RECORD EXTRACTS section start

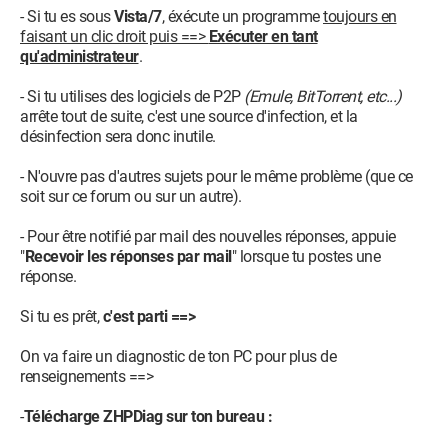
- Si tu es sous
Vista/7
, éxécute un programme
toujours en
faisant un clic droit puis ==>
Exécuter en tant
qu'administrateur
.
- Si tu utilises des logiciels de P2P
(Emule, BitTorrent, etc...)
arrête tout de suite, c'est une source d'infection, et la
désinfection sera donc inutile.
- N'ouvre pas d'autres sujets pour le même problème (que ce
soit sur ce forum ou sur un autre).
- Pour être notifié par mail des nouvelles réponses, appuie
"
Recevoir les réponses par mail
" lorsque tu postes une
réponse.
Si tu es prêt,
c'est parti ==>
On va faire un diagnostic de ton PC pour plus de
renseignements ==>
-
Télécharge ZHPDiag sur ton bureau :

RECORD EXTRACTS section end

DESCRIPTION OF THE TASK:
Write out the text of the listing above word for word, leaving out the pictures.

TASK OUTPUT:
- Si tu es sous
Vista/7
, éxécute un programme
toujours en
faisant un clic droit puis ==>
Exécuter en tant
qu'administrateur
.
- Si tu utilises des logiciels de P2P
(Emule, BitTorrent, etc...)
arrête tout de suite, c'est une source d'infection, et la
désinfection sera donc inutile.
- N'ouvre pas d'autres sujets pour le même problème (que ce
soit sur ce forum ou sur un autre).
- Pour être notifié par mail des nouvelles réponses, appuie
"
Recevoir les réponses par mail
" lorsque tu postes une
réponse.
Si tu es prêt,
c'est parti ==>
On va faire un diagnostic de ton PC pour plus de
renseignements ==>
-
Télécharge ZHPDiag sur ton bureau :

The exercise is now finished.